Doch bei Union und FDP gibt es gut zwei Dutzend Skeptiker. In Probeabstimmungen hatten 25 mit Nein gestimmt oder sich enthalten. Wenn es bei der EFSF-Abstimmung bei Union und FDP mehr als 19 Abweichler gibt, wäre dies ein weiterer Tiefschlag für die nach der Niederlagenserie bei den Landtagswahlen 2011 fragile Regierung. Der parlamentarische Geschäftsführer der SPD-Fraktion Thomas Oppermann frohlockt schon angesichts von Merkels möglicher Niederlage: "Natürlich braucht Merkel in einer so zentralen Frage eine eigene Mehrheit".
Es ist auffällig, dass Spitzenpolitiker von FDP und Union seit Tagen eindeutige Ansagen vermeiden. FDP-Fraktionschef Rainer Brüderle kündigt zwar an, dass es schon noch gelingen wird, Zweifler zu überzeugen. Auch der parlamentarische Geschäftsführer der Union Peter Altmaier glaubt, dass "Schwarz-Gelb am 29. September EFSF mit einer eigener Mehrheit ratifizieren wird." Andererseits aber, so Altmaier, sei eine eigene Mehrheit "nicht entscheidend".
Oppermann hält dieses diffuse "Erwartungsmanagement" der Regierung für bezeichnend. "Fraktionschef Volker Kauder sagt, die Mehrheit muss eigentlich sein, Finanzminister Schäuble sagt, eine eigene Mehrheit ist nicht wichtig, und bei Angela Merkel weiß man wie immer nicht so genau, was sie will", so der SPD-Mann. Die SPD, so Oppermann, wird am 29. September auf jeden Fall auf namentlicher Abstimmung bestehen.
"Schluss mit der Selbstdarstellung"
Die vagen Ansagen aus Koalitionkreisen zeigen, dass die Fraktionspitzen unsicher sind, ob es zur eigenen Mehrheit reicht. FDP-Mann Frank Schäffler will bei seinem Nein bleiben. "Ich werde gegen das Gesetz stimmen, auch wenn nun eine ordentliche Beteiligung des Parlaments geplant ist. Denn die grundsätzliche Ausrichtung des Instruments Rettungsschirm ist falsch", so Schäffler zur taz.

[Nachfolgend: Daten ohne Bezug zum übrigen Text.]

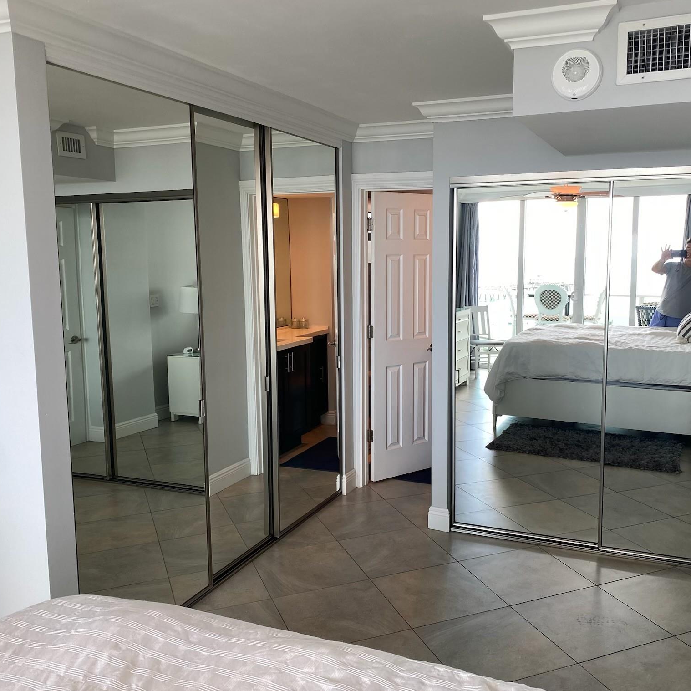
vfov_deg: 52.5
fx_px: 700
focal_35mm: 31
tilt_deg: -8.2
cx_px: 380
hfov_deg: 52.4
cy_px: 348
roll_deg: -1.1
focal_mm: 4.25
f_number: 1.8
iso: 40
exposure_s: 1/120
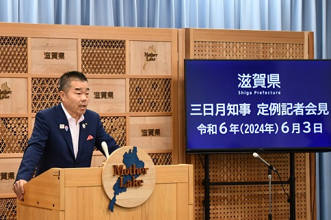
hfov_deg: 32.4
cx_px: 170
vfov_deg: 21.9
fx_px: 570
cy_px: 109
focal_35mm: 62
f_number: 4.2
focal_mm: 40
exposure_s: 1/125
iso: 1400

In der Fraktionssitzung der Union nahm sich Fraktionschef Volker Kauder die Abweichler vor. Kein Parlamentarier, so der Merkel-Vertraute, werde gezwungen, mit Ja zu stimmen. Aber es müsse Schluss sein mit der Selbstdarstellung von Einzelnen auf Kosten der Fraktion. Dieser Angriff zielte auf die CDU-Politiker Wolfgang Bosbach und Klaus-Peter Willsch, die ihre Skepsis in den mehreren Medien ausführlich begründet hatten.
Die Abweichler werden nicht nur zum 29. September hin bearbeitet. Danach kommen Abstimmungen, die für Zweifler noch heikler sind: die Bewilligung des nächsten Griechenland-Kredits und der ESM, den viele für die Besiegelung der Transfer-EU halten. Die Fraktionsspitze ist nervös. Man müsse verhindern, so ein Union-Spitzenpolitiker, dass jede Euro-Abstimmung "zum Showdown wird".